## [Source document]
The question, ‘what is safeguarding within the Church?’ should involve a relatively simple response. After all, safeguarding for a variety of institutions has been going on for a considerable period. To find our answer we can examine the delivery of safeguarding which has now been honed by increasing levels of expertise over 20+ years. Then there is the word itself. It implies the task of keeping others safe. The hazard that was identified in the Church and elsewhere was the sexual exploitation of the vulnerable. Children and vulnerable adults needed protecting from sexual predation by others, especially those in positions of authority. Thus, everyone in the church needed to be sensitised to the possibility of such a crime taking place. ‘Together’, the slogan might run, ‘we can make sexual abuse in the Church disappear’.
So far, I have said nothing controversial. Problems begin to appear when we examine the actual minutiae of safeguarding practice. The question arises. Who are the people to make the vulnerable safe? Up till now the background discipline of most professional safeguarding officers (SOs) seems to be Social Work. That would involve a training well equipped to look at complex situations and offer judgments about what is going on. Assessing character and making assessments of risk has always been part of a social worker’s daily routine. Such a background covers many of the required skills for safeguarding including the training of others. But there are additional issues. People at risk may need legal protection and so SOs require some legal knowledge comparable to police officers. The assistant SO in my own diocese has a background in police work.

## [Dataset]

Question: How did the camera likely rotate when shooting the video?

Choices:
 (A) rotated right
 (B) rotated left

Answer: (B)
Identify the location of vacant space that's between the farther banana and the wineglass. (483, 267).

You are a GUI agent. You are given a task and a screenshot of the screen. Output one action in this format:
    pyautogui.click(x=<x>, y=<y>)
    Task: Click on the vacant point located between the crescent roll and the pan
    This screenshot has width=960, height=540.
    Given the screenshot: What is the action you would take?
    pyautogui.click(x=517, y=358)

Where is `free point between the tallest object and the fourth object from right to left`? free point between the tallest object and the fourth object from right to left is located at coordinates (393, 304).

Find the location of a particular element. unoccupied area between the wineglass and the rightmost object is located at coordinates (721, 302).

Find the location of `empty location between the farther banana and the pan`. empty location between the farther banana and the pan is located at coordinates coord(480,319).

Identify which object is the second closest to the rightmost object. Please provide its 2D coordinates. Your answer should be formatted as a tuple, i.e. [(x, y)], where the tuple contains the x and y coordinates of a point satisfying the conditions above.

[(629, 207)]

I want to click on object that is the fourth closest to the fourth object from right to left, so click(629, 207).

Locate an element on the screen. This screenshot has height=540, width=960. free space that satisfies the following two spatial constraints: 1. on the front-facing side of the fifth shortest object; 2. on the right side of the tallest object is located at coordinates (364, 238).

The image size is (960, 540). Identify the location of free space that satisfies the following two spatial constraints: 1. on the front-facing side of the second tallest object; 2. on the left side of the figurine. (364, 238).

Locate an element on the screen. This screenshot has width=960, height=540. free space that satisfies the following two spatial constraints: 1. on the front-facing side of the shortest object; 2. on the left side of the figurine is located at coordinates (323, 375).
* * *
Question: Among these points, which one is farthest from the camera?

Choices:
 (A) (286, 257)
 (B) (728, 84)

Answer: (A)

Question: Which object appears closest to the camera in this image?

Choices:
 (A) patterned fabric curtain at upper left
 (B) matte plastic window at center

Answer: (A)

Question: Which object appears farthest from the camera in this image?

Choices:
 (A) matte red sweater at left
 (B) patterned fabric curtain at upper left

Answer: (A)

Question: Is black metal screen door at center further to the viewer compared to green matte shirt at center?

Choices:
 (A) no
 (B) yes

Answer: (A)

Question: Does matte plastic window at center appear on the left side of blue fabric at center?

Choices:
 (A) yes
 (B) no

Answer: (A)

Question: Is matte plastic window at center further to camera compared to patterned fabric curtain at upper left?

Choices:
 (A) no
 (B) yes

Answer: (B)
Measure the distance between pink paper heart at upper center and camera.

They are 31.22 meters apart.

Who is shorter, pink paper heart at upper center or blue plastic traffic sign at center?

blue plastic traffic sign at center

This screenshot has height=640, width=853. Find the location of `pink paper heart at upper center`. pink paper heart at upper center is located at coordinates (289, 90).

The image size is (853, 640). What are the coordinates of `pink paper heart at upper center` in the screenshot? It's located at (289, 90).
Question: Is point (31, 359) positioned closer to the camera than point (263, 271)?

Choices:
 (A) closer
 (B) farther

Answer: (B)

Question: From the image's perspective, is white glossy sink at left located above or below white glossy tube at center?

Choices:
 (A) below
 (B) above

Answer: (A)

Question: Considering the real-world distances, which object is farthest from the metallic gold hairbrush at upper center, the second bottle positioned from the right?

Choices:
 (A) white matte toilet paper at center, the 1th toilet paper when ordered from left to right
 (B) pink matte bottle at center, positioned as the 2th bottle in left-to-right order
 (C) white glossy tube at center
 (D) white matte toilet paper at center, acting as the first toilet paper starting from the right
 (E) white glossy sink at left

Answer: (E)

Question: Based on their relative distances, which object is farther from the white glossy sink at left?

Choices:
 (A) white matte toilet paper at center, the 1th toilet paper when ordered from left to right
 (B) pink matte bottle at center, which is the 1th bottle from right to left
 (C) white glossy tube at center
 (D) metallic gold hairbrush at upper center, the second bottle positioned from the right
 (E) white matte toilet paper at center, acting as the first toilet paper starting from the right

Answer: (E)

## [Problems and tasks]
1 > Translate this sentence from the passage on Church safeguarding into Spanish: "It implies the task of keeping others safe."
2 > Quote every passage in the passage on Church safeguarding that is set in single quotation marks.
3 > Carry the passage on Church safeguarding forward with the next part, picking up after its final sentence.
The entries are separate material, unrelated to the passage on Church safeguarding.

## [Expected results]
1 > Implica la tarea de mantener a salvo a los demás.

2 >
- ‘what is safeguarding within the Church?’
- ‘Together’
- ‘we can make sexual abuse in the Church disappear’

3 >
The potential skills that might be needed for SOs go further. Safeguarding work operates within the context of institutions. Do the SOs need some expertise in social psychology? Are they able to analyse the convoluted power structures that seem to lie behind many examples of abusive behaviour in church communities? Perpetrators also may have complex personality disorders. Do the SOs need to understand these and, more important, identify them before abuse actually happens? Then there are all the reports that have been written since the turn of the century cataloguing failures and weakness in safeguarding practice. Has the SO taken the trouble to read all of these to note the recommendations for the future? What about the needs of those who have been already abused? Are these needs part of the responsibility of the SOs? Should they be concerned whether such identified survivors are being cared adequately by the institution that abused them? Does their job description and the resources provided for the post allow them to hand on such victims/survivors to others for care? When the needs are not psychological but practical – housing, finance etc., are there accessible bodies to assist and deal with this side of things?
The questions I have asked would seem to suggest that safeguarding is now a huge and complex issue. In trying to answer my series of hypothetical questions about the skills required for SOs, the reader can see that it is not practicable to expect any individual, even at a national level, to be trained in so many disciplines. This is not a criticism of the individual integrity and ability of SOs. No one can operate to fulfil all the potentials demands of this job as it has evolved over the past twenty years. SOs did not exist until the 90s and they were then created to respond to a crisis within the church. It might be claimed that at the beginning of safeguarding, it was a job that involved few specialist skills beyond keeping a good filing system. Now the profession has become almost impossible to do unless, as sometimes happens, the job is tightly defined. The inability or unwillingness of SOs to offer support to survivors of abuse in many dioceses may simply be because they have neither the skills, time or practical resources to do it. If the SOs and the bishops who employ them try to keep all safeguarding activity within the diocesan structures, it is likely that some potential aspects of safeguarding will simply not happen.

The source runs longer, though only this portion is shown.